If no items, or multiple items are matched, then an error is raised. The order flag, can be used to select one of muliple valid options.

The path argument provided to sink columns defines where derived data will be stored within the dataset:

  • the resource name for XNAT stores.

  • the relative path to the target location for file-system stores

Each column is assigned a name when it is created, which is used when connecting pipeline inputs and outputs to the dataset and accessing the data directly. The column name is used as the default value for the path of sink columns.

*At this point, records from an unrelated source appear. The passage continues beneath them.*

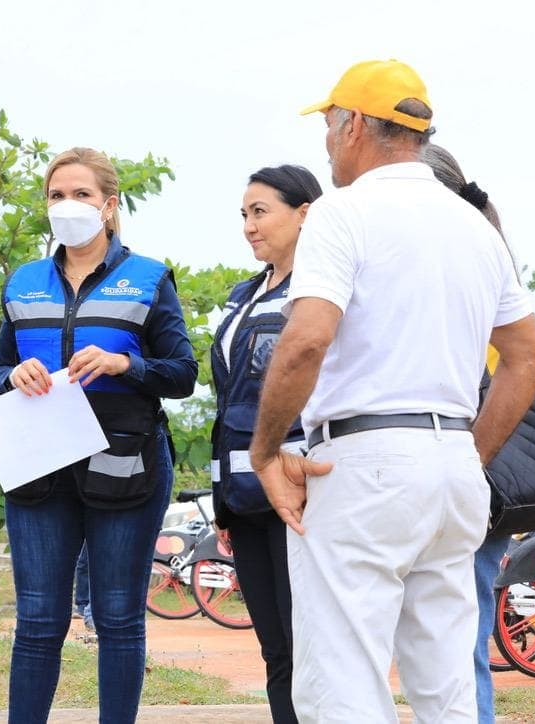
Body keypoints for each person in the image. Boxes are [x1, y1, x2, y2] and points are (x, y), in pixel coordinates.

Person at [248, 60, 535, 722]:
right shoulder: (473, 225)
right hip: (452, 464)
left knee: (344, 684)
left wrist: (265, 450)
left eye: (329, 125)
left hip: (364, 463)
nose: (327, 141)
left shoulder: (343, 213)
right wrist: (471, 455)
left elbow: (306, 340)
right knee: (448, 687)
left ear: (355, 125)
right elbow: (529, 354)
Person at [0, 147, 197, 722]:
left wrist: (126, 365)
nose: (67, 205)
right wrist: (11, 377)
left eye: (81, 194)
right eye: (56, 195)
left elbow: (183, 374)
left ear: (108, 205)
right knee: (37, 620)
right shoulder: (23, 282)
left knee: (118, 616)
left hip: (125, 464)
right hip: (38, 465)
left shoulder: (148, 277)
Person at [210, 164, 321, 724]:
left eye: (260, 212)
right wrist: (223, 503)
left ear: (304, 213)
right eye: (244, 215)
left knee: (310, 646)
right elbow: (230, 401)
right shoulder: (244, 295)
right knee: (275, 648)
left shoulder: (323, 290)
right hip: (243, 493)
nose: (249, 226)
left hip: (300, 488)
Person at [421, 142, 515, 724]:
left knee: (453, 639)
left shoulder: (449, 271)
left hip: (461, 468)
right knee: (463, 634)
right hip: (481, 480)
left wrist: (470, 458)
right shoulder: (488, 256)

Use the 'frametree add-source' and 'frametree add-sink' commands to add columns to a dataset using the CLI.

$ frametree add-source 'xnat-central//MYXNATPROJECT' T1w \
  medimage/dicom-series --path '.*t1_mprage.*' \
  --order 1 --quality usable --regex

$ frametree add-sink '/data/imaging/my-project' fmri_activation_map \
  medimage/nifti-gz --row-frequency group

Alternatively via the Python API:

from frametree.common import Clinical
from fileformats.medimage import DicomSeries, NiftiGz

xnat_dataset.add_source(
    name='T1w',
    path=r'.*t1_mprage.*'
    datatype=DicomSeries,
    order=1,
    quality_threshold='usable',
    is_regex=True
)

fs_dataset.add_sink(
    name='brain_template',
    datatype=NiftiGz,
    row_frequency='group'
)

Once defined, the column data can be conveniently accessed and manipulated via the Python API:

import matplotlib.pyplot as plt
from frametree.core import FrameSet

# Get a column containing all T1-weighted MRI images across the dataset
xnat_dataset = FrameSet.load('xnat-central//MYXNATPROJECT')
t1w = xnat_dataset['T1w']

# Plot a slice of the image data from a Subject sub01's imaging session
# at visit Timepoint TP2. (Note: such data access is only available for selected
# data formats that have convenient Python readers)
plt.imshow(t1w['TP2', 'sub01'].data[:, :, 30])

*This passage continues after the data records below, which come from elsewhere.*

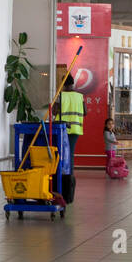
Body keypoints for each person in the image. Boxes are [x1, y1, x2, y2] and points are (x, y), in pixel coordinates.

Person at [53, 74, 84, 205]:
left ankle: (64, 182)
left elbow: (54, 112)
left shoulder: (61, 95)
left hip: (63, 129)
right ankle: (69, 181)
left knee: (60, 155)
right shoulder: (80, 96)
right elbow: (86, 111)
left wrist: (54, 105)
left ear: (64, 84)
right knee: (70, 155)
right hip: (76, 129)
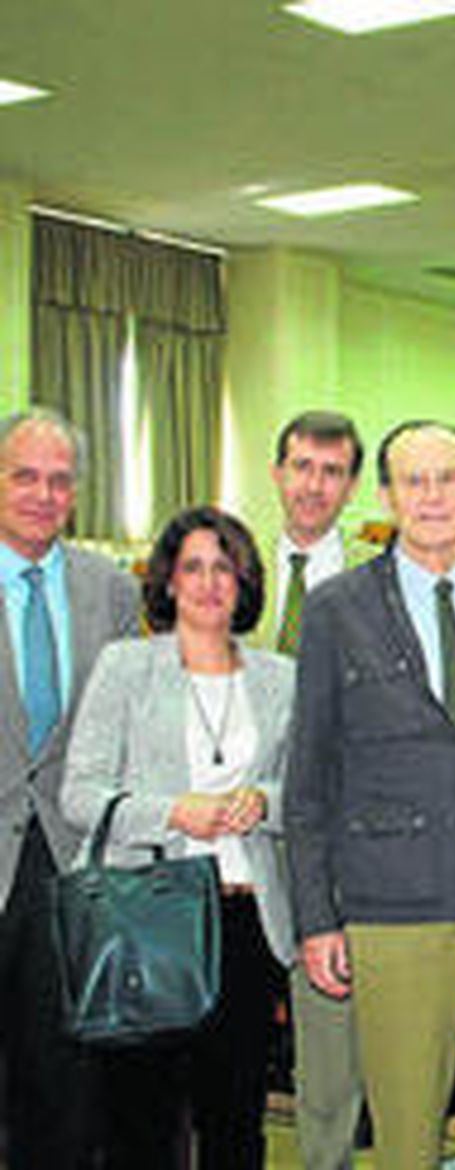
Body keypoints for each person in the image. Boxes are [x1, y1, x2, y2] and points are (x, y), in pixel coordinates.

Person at [285, 420, 455, 1170]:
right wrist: (317, 918)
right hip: (394, 899)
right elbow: (308, 774)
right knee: (407, 1126)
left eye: (448, 478)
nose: (433, 496)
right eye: (414, 481)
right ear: (385, 497)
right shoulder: (338, 608)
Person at [62, 506, 295, 1170]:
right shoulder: (125, 666)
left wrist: (264, 802)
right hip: (148, 917)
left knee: (235, 1125)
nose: (209, 582)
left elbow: (305, 795)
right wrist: (172, 813)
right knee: (141, 1126)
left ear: (245, 583)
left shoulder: (283, 677)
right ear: (167, 581)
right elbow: (79, 794)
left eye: (225, 568)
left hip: (246, 923)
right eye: (193, 567)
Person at [0, 408, 139, 1169]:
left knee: (61, 1083)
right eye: (24, 476)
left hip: (71, 863)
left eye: (59, 481)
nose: (43, 495)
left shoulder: (111, 590)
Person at [256, 409, 373, 1170]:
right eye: (302, 466)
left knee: (330, 1058)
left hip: (333, 845)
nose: (313, 485)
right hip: (232, 847)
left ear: (353, 486)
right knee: (227, 1051)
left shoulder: (380, 580)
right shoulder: (226, 568)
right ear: (278, 472)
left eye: (332, 472)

NB: one of the main benefits of using datasets in BIDS datatype is that the names and file formats of the data are strictly defined. This allows the Bids data store object to automatically add sources to the dataset when it is initialised.

from frametree.bids import Bids

bids_dataset = Bids().dataset(
    id='/data/openneuro/ds00014')

# Print dimensions of T1-weighted MRI image for Subject 'sub01'
print(bids_dataset['T1w']['sub01'].header['dim'])

Entries

Atomic entries within a dataset contain either file-based data or text/numeric fields. In FrameTree, these data items are represented using fileformats classes, FileSet, (i.e. single files, files + header/side-cars or directories) and Field (e.g. integer, decimal, text, boolean, or arrays thereof), respectively.

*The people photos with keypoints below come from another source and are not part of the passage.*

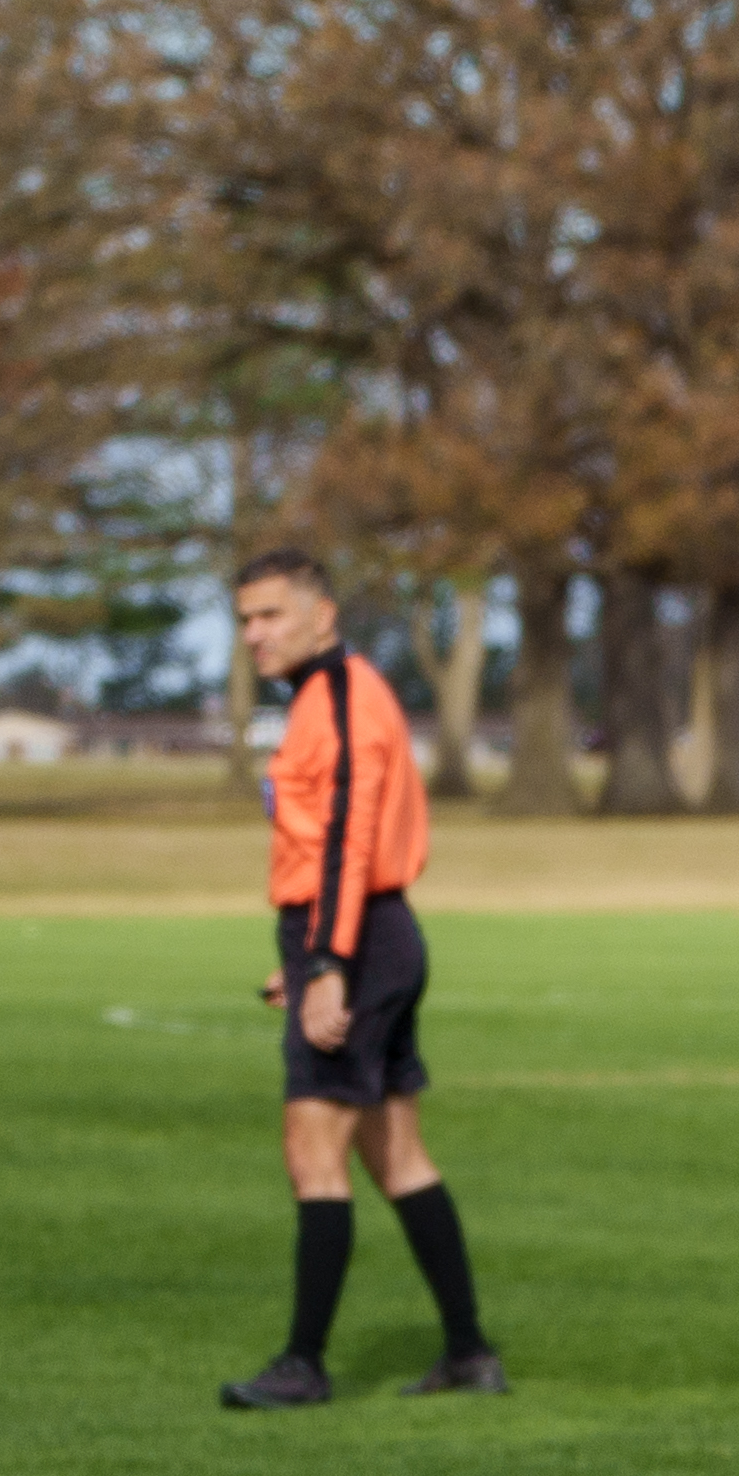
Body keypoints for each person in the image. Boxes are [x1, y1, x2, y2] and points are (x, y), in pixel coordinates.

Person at [219, 547, 496, 1409]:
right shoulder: (327, 695)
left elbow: (347, 842)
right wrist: (300, 958)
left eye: (269, 615)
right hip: (363, 934)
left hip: (360, 940)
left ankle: (303, 1363)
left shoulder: (338, 699)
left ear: (322, 614)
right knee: (397, 1153)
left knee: (313, 1149)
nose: (254, 635)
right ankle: (469, 1353)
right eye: (244, 621)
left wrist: (328, 965)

Data types/file formats can be specified in the CLI using their MIME-type or a "MIME-like" string, where their type name and registry correspond directly to the fileformats to the fileformats sub-package/class name are specified in the CLI by <module-path>/<class-name>, in "kebab case" e.g. mediamge/nifti-gz.

Some frequently used data types are

  • text/plain - a text file

  • application/zip - a zip archive

  • application/json - a JSON file

  • generic/file - a single file of any type

  • generic/directory - a directory containing any files/sub-directories

  • medimage/nifti-gz-x - a gzipped NIfTI file with a BIDS JSON side-car (produced by Dcm2Niix)

  • medimage/dicom-series - a directory containing a series of DICOM files

  • field/text - a text field

  • field/decimal - a decimal field

The corresponding Python classes are:

  • fileformats.text.Plain

  • fileformats.application.Zip

  • fileformats.application.Json

  • fileformats.generic.File

  • fileformats.generic.Directory

  • fileformats.medimage.DicomSeries

  • fileformats.medimage.NiftiGz

  • fileformats.field.Text

  • fileformats.field.Decimal

"Extras" packages for some of the file formats may provide converters to alternative formats (e.g. medimage/dicom-series to medimage/nifti-gz-x via Dcm2Niix). They may also contain methods for accessing the headers and the contents of files where applicable.

Where a converter is specified from an alternative file format is specified, FrameTree will automatically run the conversion between the format required by a pipeline and that stored in the data store. See FileFormats for detailed instructions on how to specify new file formats and converters between them.